> _Dataset content_

● ● ● ● ● ● ●

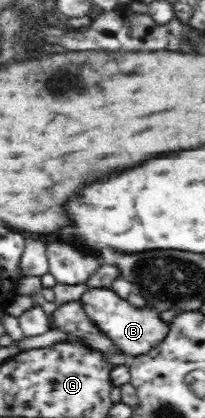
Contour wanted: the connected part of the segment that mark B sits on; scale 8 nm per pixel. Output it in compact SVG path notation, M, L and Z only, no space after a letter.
M89 287L81 297L84 313L105 337L128 357L141 355L153 345L158 344L168 331L168 326L160 318L159 311L154 307L133 307L129 300L115 295L111 289L95 289Z

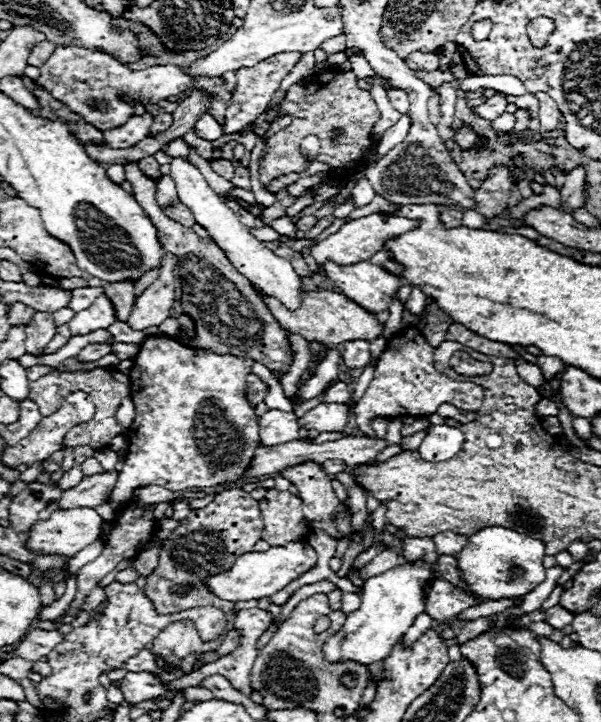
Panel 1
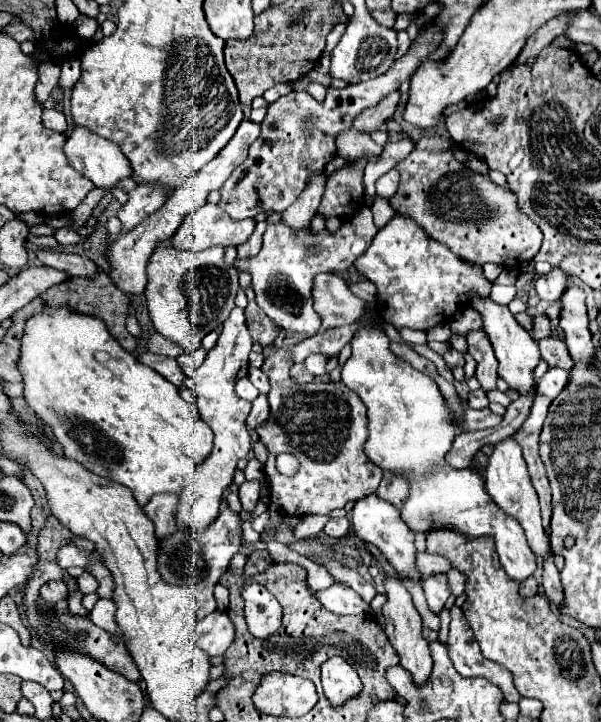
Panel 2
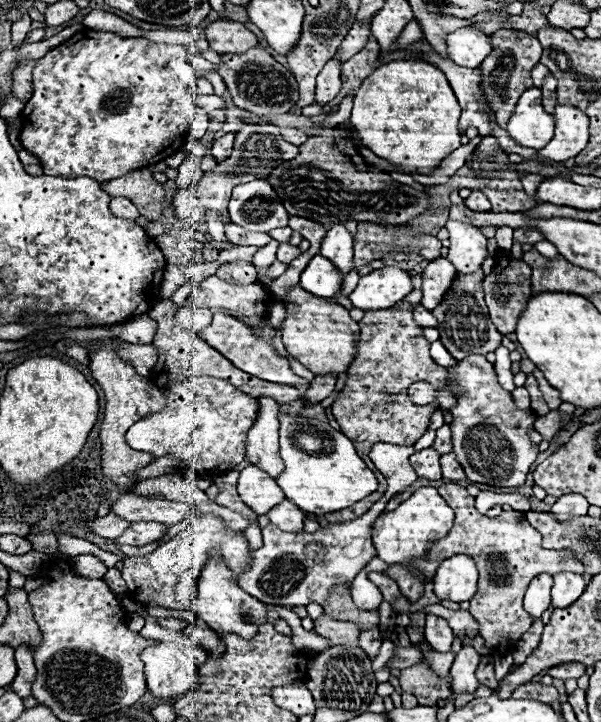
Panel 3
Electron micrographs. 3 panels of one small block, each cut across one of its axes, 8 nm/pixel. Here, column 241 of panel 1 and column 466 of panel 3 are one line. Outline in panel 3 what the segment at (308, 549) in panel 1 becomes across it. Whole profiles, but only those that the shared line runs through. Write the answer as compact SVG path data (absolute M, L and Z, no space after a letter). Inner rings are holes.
M456 554L444 562L434 572L434 594L440 600L466 602L476 594L478 572L472 558Z

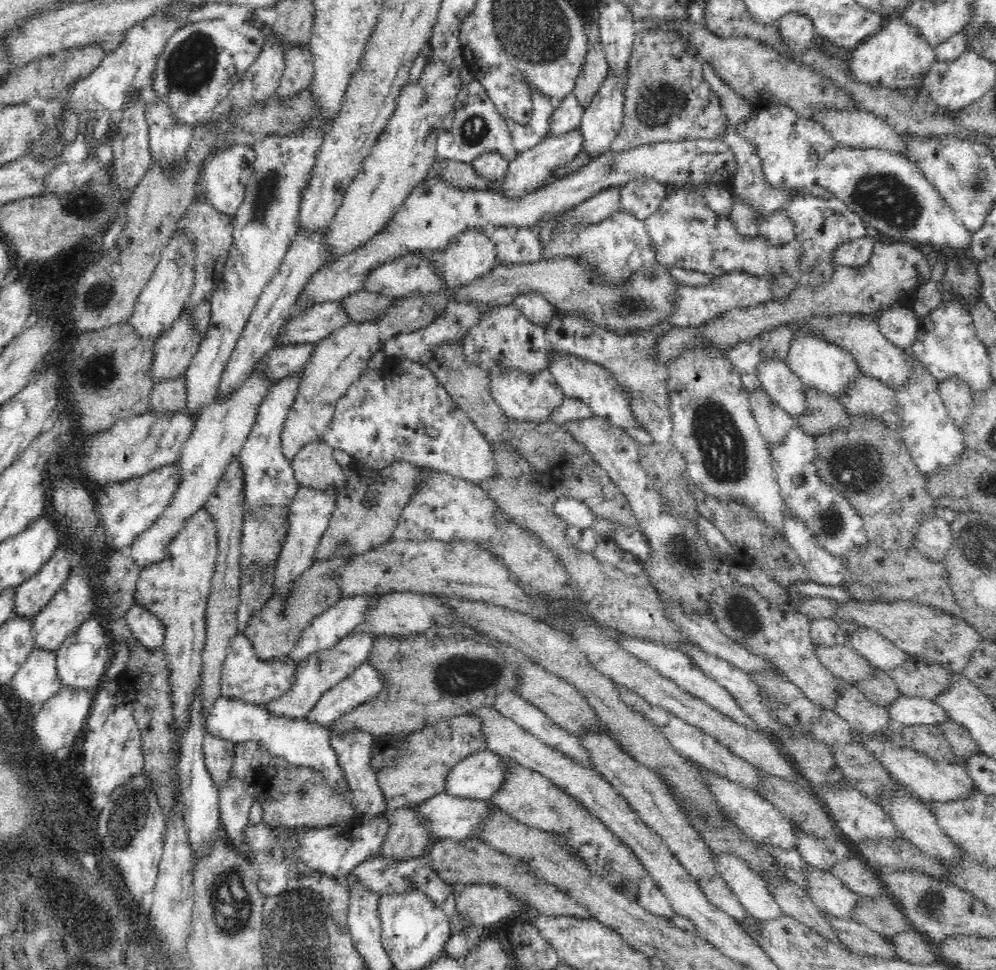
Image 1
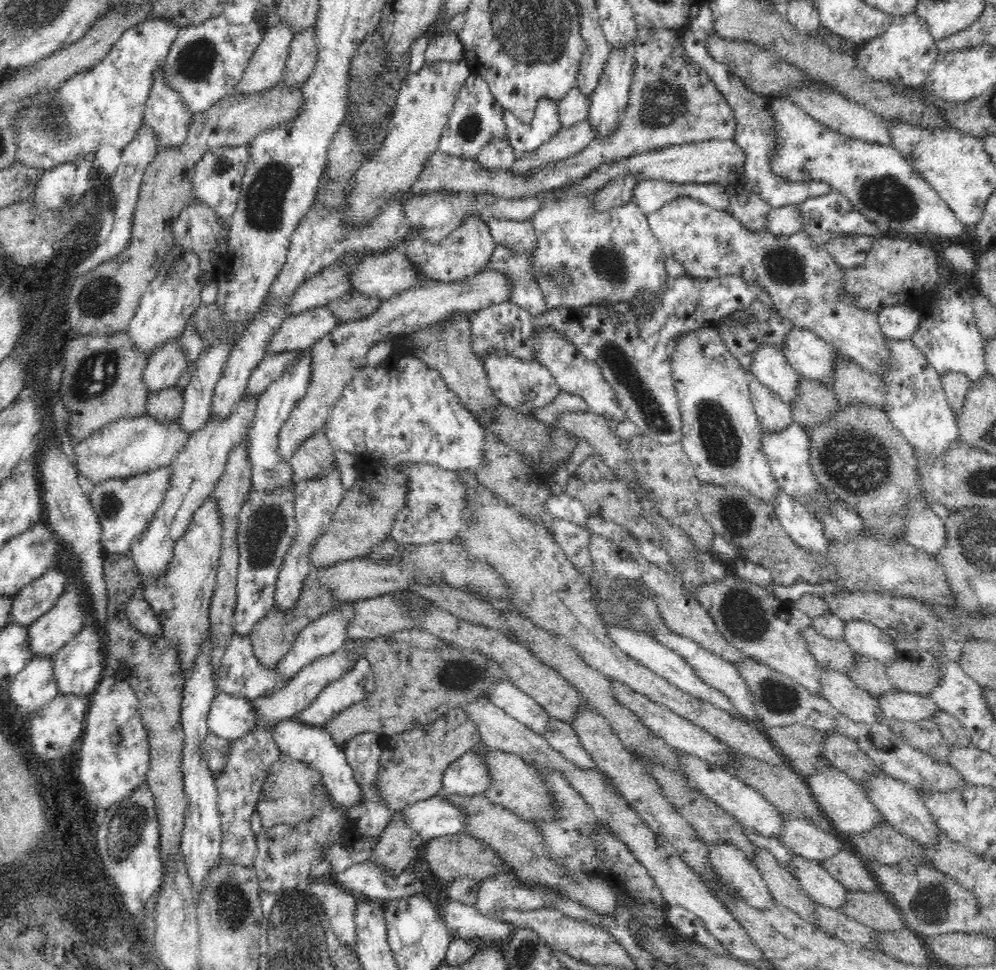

● ● ● ● ● ● ●

> _Exercise aim_
Starting where a line contains "Electron micrographs. 3" and finishing at the last line above, set down every line exactly as it reads, with no pictures.

> _Response below_
Electron micrographs. 3 panels of one small block, each cut across one of its axes, 8 nm/pixel. Here, column 241 of panel 1 and column 466 of panel 3 are one line. Outline in panel 3 what the segment at (308, 549) in panel 1 becomes across it. Whole profiles, but only those that the shared line runs through. Write the answer as compact SVG path data (absolute M, L and Z, no space after a letter). Inner rings are holes.
M456 554L444 562L434 572L434 594L440 600L466 602L476 594L478 572L472 558Z

Image 1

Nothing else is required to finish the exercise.